# Simple Wind



## StructuralPoke (Oct 23, 2007)

Alright -- now I'm confused. We had a seminar about the what's changed between IBC 2003 and 2005 today and one of the topics that was covered was Simplified Wind. My confusion arises from Figure 6-2 in ASCE 7-02. I have always used method 2 and applied the 'a' distance on each corner of the building (Figure 6-3). The speaker's example only showed it on the one corner (Figure 6-2) for a distance of 2*a.

I agree that the figure ony shows the one corner, I just want to ask is that what is intended? It seems odd to me...

thanks

SturcturalPoke


----------



## kevo_55 (Oct 24, 2007)

Yeah, you're right. It is on one corner only for method one.

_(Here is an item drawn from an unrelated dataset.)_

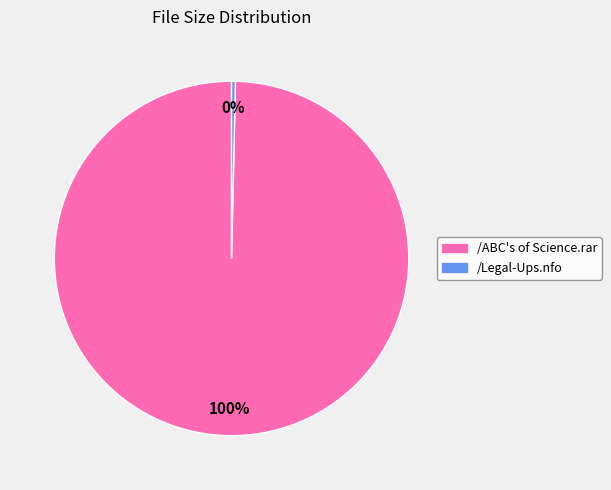

Rank the categories by value from lowest to highest.

/Legal-Ups.nfo, /ABC's of Science.rar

Why this is I do not know.

I'm a method 2 kind of guy myself.


----------



## StructuralPoke (Oct 24, 2007)

kevo_55 said:


> Yeah, you're right. It is on one corner only for method one.
> Why this is I do not know.
> 
> I'm a method 2 kind of guy myself.


Thanks for the quick response. The speaker said that it was intended to produce a torsion onto the building like cases 2 &amp; 4 from Figure 6-9. I'm not positive about that though...


----------